What the exercise asks ▸
Go to the line in the entries below that holds "TABLE 2 | Indicator" and repeat exactly from there through the line that holds "Table 1. Monocrystalline", inclusive.

Records ▸
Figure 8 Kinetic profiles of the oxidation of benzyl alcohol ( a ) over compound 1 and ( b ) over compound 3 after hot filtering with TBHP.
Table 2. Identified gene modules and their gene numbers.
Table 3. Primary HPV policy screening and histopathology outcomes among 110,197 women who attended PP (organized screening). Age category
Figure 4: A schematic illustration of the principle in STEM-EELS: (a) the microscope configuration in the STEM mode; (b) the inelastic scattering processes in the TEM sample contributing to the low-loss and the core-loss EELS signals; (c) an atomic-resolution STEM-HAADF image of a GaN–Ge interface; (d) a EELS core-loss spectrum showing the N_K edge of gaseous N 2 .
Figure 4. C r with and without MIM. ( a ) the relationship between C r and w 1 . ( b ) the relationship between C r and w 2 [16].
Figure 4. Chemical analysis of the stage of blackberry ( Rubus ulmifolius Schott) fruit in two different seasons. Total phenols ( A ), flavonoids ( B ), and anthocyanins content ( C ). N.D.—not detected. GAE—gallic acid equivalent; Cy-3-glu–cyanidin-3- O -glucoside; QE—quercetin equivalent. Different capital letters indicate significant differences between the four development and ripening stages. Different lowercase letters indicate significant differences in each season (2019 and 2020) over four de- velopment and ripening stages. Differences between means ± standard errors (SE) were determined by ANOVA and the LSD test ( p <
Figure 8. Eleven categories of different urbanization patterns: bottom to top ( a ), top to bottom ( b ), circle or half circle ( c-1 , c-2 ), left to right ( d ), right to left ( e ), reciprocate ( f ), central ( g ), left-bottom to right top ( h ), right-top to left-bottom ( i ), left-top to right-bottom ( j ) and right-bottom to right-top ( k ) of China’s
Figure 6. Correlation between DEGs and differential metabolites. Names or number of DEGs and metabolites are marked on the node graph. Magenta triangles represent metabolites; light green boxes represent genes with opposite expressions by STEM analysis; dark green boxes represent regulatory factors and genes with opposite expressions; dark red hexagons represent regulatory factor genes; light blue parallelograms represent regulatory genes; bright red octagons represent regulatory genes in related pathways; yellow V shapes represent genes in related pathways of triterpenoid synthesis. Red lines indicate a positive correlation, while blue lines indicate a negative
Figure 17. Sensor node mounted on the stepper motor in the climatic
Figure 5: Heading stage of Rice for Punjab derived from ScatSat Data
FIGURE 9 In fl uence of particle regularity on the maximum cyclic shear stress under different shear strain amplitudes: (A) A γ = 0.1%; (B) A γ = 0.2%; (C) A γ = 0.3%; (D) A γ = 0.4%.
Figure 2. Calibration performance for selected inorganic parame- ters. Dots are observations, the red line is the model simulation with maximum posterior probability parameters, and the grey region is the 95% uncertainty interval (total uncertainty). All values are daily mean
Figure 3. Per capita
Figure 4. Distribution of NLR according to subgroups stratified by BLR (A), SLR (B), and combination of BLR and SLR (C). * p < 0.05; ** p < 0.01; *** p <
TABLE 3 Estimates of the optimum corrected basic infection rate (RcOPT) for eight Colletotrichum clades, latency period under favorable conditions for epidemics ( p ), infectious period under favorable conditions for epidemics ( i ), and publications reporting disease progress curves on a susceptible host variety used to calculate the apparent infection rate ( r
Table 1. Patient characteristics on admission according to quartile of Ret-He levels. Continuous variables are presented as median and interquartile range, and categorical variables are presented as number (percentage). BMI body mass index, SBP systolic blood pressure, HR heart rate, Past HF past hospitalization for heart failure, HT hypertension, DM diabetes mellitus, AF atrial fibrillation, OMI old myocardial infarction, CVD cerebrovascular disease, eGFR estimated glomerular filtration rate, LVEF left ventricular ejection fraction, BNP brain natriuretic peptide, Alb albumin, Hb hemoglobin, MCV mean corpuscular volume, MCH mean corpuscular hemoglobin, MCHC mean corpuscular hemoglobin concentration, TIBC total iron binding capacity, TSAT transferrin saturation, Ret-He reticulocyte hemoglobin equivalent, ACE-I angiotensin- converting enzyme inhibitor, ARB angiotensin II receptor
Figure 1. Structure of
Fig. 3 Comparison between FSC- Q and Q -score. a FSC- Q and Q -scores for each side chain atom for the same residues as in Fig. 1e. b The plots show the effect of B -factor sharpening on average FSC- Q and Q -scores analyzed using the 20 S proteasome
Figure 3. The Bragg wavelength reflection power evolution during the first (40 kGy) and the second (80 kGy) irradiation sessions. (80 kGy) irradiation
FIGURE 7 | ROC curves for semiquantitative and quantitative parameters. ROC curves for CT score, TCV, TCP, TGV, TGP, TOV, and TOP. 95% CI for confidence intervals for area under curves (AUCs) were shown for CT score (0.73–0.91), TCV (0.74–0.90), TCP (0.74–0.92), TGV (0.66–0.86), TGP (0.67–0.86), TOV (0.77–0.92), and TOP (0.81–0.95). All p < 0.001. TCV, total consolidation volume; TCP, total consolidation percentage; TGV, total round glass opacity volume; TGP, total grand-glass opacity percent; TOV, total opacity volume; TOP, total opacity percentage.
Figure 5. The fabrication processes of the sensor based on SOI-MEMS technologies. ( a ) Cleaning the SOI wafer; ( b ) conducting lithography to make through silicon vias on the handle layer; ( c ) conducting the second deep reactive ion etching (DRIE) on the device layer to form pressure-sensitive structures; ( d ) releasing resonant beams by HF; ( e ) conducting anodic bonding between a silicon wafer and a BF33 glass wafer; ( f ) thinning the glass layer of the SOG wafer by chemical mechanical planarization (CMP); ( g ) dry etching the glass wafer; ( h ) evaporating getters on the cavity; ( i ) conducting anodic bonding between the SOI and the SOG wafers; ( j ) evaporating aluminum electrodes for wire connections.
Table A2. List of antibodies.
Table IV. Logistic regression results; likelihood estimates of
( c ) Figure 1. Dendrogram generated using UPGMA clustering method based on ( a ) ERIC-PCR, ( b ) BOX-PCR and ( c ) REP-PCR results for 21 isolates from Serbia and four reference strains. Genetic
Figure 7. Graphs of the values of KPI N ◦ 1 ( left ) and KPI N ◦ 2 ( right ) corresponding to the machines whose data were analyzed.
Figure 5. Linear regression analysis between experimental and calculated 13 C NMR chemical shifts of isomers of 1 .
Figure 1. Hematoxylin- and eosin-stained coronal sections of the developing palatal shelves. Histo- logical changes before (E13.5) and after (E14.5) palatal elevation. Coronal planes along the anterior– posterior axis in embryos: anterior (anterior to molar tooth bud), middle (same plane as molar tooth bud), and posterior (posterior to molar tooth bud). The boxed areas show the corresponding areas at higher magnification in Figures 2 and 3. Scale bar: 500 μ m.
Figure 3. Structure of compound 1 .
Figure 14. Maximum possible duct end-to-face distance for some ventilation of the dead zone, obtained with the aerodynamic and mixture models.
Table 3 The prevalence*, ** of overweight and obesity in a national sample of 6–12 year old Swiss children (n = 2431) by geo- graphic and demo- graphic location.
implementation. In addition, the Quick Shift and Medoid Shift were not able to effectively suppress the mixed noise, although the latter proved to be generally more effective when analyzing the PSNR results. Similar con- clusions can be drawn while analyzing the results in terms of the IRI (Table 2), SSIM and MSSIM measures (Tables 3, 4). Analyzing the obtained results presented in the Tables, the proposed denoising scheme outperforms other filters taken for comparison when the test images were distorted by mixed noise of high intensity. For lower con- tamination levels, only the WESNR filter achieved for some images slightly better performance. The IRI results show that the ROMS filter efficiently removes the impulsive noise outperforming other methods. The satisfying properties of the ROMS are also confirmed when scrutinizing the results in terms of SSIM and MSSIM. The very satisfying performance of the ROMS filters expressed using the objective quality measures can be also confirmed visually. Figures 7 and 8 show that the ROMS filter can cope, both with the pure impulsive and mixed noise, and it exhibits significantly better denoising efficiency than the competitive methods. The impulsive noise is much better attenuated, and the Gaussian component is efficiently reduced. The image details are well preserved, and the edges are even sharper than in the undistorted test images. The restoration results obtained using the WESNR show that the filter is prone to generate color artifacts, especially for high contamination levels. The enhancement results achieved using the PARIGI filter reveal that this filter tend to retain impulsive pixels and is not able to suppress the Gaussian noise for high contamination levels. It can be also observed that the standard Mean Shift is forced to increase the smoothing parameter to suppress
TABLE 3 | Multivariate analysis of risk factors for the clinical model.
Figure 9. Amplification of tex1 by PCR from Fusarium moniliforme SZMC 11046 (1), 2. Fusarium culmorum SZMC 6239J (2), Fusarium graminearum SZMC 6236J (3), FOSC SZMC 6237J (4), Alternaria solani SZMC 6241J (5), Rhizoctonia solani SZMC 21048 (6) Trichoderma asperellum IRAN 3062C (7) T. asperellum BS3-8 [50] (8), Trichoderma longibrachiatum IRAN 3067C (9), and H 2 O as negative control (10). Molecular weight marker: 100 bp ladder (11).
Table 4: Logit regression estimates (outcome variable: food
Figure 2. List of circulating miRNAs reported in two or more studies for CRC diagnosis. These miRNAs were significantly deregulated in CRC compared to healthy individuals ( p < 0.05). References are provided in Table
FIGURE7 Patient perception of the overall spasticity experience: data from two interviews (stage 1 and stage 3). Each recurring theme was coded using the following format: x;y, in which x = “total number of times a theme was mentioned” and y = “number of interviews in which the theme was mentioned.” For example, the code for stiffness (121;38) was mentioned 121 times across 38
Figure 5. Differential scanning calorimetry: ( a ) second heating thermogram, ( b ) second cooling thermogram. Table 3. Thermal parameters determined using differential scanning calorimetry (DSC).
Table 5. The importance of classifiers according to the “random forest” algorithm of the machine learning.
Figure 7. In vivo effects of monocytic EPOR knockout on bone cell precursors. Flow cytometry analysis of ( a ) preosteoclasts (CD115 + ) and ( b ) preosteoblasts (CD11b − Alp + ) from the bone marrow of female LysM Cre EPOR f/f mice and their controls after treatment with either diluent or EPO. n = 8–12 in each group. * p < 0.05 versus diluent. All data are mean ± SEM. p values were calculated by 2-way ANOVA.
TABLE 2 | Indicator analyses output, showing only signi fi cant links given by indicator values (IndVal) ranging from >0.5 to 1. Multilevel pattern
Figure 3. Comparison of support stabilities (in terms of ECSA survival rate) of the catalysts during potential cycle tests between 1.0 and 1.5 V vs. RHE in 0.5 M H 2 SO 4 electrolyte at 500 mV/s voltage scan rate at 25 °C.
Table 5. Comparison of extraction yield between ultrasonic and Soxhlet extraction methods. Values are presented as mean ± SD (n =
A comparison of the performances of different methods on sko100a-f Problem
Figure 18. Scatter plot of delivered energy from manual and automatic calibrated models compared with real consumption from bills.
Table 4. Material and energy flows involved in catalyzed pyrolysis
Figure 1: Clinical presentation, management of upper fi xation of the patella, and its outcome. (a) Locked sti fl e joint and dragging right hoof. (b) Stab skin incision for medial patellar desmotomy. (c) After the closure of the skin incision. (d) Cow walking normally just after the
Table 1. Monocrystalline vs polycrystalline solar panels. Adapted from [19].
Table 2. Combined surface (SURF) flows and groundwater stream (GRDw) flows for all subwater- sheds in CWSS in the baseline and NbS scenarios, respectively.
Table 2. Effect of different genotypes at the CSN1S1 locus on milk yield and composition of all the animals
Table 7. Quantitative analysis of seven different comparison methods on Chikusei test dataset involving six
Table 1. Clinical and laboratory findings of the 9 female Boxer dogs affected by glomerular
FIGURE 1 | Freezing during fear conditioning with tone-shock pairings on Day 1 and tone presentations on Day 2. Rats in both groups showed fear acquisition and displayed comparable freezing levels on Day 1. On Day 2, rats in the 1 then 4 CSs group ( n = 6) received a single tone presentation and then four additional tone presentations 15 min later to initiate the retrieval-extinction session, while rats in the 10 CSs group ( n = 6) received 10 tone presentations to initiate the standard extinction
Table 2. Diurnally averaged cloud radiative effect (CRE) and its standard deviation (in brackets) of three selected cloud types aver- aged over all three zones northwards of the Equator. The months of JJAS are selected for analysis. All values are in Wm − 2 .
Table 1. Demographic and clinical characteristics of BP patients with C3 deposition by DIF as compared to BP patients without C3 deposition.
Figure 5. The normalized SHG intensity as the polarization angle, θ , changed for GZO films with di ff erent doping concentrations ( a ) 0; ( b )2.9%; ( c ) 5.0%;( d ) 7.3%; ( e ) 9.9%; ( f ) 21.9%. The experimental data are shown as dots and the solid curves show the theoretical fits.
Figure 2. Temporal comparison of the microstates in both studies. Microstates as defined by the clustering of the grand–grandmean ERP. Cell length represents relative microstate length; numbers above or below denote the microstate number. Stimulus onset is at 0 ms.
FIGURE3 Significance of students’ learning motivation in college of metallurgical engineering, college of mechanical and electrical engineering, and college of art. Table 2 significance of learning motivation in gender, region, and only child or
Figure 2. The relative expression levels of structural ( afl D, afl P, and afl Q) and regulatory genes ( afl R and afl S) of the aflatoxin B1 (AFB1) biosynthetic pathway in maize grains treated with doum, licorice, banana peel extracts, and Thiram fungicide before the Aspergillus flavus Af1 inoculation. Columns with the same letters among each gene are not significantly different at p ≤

Output below ▸
TABLE 2 | Indicator analyses output, showing only signi fi cant links given by indicator values (IndVal) ranging from >0.5 to 1. Multilevel pattern
Figure 3. Comparison of support stabilities (in terms of ECSA survival rate) of the catalysts during potential cycle tests between 1.0 and 1.5 V vs. RHE in 0.5 M H 2 SO 4 electrolyte at 500 mV/s voltage scan rate at 25 °C.
Table 5. Comparison of extraction yield between ultrasonic and Soxhlet extraction methods. Values are presented as mean ± SD (n =
A comparison of the performances of different methods on sko100a-f Problem
Figure 18. Scatter plot of delivered energy from manual and automatic calibrated models compared with real consumption from bills.
Table 4. Material and energy flows involved in catalyzed pyrolysis
Figure 1: Clinical presentation, management of upper fi xation of the patella, and its outcome. (a) Locked sti fl e joint and dragging right hoof. (b) Stab skin incision for medial patellar desmotomy. (c) After the closure of the skin incision. (d) Cow walking normally just after the
Table 1. Monocrystalline vs polycrystalline solar panels. Adapted from [19].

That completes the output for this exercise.